Pirtek effectively churns territories years after a particular franchisee goes bust, by leaving out details (lies by omission) and suggesting that the new franchisee use the old name. (See my blogs Pirtek Park Rose AKA Portland) PirtekUSA even resorts to selling franchises to its own employees. You would think an employee would know better, but Franchisors have a way of pulling the wool over the eyes of its loyal ne’re do-wells. Be very careful when looking at franchises. If it is not a Blue Chip franchise, and there are only a few, you should talk to every past and present franchisee. If you cannot get full and complete information about every franchisee(Past and Present)or if the excuses do not add up make sure you run for the hills.( or call me, I have the info) In the end franchisors like Pirtek, dupe more prospective franchisees than they can afford. Churning is a self correcting situation, its just a matter of time before the well runs dry, so make sure you get the complete track record. If it is true that a sucker is born every minute, then churning will continue. However, if the information contained in blogs like this is disseminated properly franchisers like Pirtek will be unable to Churn. If you have any questions about Pirtek and the many Pirtek failures and bankruptcies please call me at 813-318-1258, or e-mail me at fixxme@aol.com. Thanks to Ron and Kiwi for making all the information possible, have a great day. Scott.
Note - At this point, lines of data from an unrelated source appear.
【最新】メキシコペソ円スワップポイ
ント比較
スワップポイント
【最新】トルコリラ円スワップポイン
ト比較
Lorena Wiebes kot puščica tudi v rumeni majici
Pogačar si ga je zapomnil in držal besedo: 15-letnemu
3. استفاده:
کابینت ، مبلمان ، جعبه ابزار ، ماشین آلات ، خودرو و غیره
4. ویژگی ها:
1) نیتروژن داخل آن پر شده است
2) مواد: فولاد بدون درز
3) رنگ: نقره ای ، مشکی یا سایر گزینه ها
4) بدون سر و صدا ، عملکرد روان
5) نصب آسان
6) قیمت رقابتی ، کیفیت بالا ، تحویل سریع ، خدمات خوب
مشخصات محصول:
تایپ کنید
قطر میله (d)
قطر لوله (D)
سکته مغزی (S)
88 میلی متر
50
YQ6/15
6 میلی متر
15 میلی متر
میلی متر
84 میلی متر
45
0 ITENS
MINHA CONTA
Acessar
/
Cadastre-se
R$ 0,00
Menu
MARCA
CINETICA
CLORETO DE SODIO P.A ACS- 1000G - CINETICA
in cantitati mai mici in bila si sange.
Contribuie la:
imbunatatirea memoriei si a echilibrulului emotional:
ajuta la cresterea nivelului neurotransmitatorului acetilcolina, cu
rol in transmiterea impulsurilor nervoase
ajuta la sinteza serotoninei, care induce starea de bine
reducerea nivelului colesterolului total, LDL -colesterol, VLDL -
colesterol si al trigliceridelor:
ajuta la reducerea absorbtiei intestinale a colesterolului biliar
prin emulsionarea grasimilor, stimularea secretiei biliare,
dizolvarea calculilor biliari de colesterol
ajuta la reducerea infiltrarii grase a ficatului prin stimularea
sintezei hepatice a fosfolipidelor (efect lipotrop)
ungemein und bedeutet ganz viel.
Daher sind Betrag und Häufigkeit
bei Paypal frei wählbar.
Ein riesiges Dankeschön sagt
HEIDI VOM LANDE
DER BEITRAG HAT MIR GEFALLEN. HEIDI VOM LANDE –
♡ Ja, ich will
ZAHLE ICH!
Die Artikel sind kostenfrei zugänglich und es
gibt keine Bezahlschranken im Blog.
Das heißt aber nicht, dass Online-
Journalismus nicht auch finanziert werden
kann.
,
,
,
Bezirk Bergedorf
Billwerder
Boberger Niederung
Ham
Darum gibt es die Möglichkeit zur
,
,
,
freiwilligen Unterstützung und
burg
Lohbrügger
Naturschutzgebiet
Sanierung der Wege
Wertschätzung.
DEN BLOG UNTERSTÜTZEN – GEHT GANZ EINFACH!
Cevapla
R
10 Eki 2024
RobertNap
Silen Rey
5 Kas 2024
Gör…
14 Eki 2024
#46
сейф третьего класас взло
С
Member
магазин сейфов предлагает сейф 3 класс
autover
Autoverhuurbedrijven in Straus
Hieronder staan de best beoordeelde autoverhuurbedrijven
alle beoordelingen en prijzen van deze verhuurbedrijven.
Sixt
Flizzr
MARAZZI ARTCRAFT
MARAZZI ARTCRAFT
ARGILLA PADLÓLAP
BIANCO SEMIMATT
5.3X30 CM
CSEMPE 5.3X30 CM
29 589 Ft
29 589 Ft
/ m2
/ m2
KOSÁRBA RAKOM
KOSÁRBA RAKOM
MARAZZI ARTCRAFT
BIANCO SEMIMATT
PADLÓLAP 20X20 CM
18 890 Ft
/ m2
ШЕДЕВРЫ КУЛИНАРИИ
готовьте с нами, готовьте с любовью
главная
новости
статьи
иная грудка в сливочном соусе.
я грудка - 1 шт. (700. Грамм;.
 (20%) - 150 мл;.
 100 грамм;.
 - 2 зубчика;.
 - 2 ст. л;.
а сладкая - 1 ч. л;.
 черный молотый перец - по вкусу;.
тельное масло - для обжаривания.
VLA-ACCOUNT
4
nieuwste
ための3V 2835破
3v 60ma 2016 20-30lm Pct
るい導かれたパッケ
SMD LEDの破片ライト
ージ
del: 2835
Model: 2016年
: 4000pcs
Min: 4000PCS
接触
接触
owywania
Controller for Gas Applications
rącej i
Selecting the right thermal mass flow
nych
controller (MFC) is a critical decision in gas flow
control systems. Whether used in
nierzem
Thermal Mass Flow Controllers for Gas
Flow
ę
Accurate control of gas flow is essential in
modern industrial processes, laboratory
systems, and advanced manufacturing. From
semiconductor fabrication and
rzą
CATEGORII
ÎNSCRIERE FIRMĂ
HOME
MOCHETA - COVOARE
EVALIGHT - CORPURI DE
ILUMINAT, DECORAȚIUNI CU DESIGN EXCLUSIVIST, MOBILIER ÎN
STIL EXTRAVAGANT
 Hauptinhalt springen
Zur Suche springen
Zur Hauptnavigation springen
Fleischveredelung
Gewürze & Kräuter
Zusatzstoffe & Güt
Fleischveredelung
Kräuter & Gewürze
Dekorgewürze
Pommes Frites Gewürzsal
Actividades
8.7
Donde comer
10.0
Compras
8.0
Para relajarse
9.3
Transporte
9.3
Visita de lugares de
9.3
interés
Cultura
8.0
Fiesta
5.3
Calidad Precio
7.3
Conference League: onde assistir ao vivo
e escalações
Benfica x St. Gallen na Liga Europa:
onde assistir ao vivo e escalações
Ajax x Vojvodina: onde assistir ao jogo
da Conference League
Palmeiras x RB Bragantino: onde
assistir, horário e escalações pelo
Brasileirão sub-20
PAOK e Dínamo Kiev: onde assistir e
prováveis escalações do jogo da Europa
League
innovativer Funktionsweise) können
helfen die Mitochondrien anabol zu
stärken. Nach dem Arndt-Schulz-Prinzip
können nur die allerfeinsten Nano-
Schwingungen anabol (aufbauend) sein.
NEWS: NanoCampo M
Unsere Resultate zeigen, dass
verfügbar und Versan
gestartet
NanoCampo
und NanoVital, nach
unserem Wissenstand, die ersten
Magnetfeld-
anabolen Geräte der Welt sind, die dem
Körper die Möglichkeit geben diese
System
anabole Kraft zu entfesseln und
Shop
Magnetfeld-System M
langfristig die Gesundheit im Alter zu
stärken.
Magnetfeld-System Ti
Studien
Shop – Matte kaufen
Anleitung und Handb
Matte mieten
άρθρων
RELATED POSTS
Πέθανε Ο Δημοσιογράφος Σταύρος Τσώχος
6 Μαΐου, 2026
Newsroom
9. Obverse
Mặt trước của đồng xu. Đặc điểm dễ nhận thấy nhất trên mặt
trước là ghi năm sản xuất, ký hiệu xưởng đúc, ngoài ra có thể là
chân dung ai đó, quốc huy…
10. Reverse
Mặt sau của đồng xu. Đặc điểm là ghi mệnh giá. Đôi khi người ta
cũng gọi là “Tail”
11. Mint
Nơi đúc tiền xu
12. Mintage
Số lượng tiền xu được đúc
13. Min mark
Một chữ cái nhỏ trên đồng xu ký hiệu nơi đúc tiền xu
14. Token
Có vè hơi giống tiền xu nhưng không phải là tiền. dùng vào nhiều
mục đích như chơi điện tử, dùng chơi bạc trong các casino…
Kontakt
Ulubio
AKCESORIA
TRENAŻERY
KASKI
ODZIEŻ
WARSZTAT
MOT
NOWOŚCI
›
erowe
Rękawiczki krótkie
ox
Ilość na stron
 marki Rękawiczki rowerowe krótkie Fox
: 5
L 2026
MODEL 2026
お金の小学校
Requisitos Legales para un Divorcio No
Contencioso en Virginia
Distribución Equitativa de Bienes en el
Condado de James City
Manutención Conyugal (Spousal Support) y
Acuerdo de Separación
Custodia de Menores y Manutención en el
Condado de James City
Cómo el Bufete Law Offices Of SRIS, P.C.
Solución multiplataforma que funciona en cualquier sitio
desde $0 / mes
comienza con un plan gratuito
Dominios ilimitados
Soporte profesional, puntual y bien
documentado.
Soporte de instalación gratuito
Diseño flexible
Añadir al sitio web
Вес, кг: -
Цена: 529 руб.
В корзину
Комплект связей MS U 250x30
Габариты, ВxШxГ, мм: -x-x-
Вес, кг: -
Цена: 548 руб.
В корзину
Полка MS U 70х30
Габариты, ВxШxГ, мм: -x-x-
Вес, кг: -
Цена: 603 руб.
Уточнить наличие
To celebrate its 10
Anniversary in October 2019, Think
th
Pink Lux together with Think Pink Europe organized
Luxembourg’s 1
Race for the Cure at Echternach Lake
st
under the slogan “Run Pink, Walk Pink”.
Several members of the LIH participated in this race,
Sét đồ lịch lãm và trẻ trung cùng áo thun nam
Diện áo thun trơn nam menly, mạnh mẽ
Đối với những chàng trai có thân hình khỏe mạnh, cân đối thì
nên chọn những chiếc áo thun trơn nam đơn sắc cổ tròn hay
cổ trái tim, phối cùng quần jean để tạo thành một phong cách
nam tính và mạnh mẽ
Update summer 2009. PirtekUSA goes through round of lay-offs! More than 20% of the once fat PirtekUSA payroll has been chopped. The President of PirtekUSA, Morgan Arundel admits that Pirtek is struggling. No new franchises have been sold in years. Pirtek franchisees are closing at an alarming rate. Right now as many as 8 franchisees are scheduled to close. This represents almost 1/3 of all US based Pirtek franchises. Recently Pirtek Plano (Dallas TX) filed for Bankruptcy see http://investing.businessweek.com/research/stocks/transactions/transactions.asp?ric=WFC. Pirtek Plano has joined the Pirtek Bankruptcy list which includes Miami, Tampa, Nashville, Anaheim, Tucson, Portland, Boston, and many others. PirtekUSA is experiencing a melt down of sorts, Kevin Kelley states that the new sales requirement for MSSU’s is now over $20,000 per month. If you evaluate Pirtek by the numbers you will see that their own advertising claims an average MSSU sales number of less than $13000 per month. In more than 14 years of trying to sell franchises PirtekUSA and its owner Morgan Arundel have only managed to Terminate, Close Down, or have go Bankrupt more locations than have ever been succesful. The dismal Pirtek record speaks for itself. If you would like more details, or have any questions concerning the numerous Pirtek Failures please contact me. Scott Layer, 813-318-1258 or fixxme@aol.com. Kiwi, when does Indianapolis close? I heard soon!
I am always frustrated reading the hotest franchise lists as stated as they generally include the newest as they are growing the fastest as they populate the region with new locations. These same lists should include longevity tests and other measures that show the risk of churning.
Generally, I think franchises are a bad deal for someone with great business sense and ability. But having said that they can be a great stepping stone for a nine to fiver to break free from being an employee with the security of a large company behind them.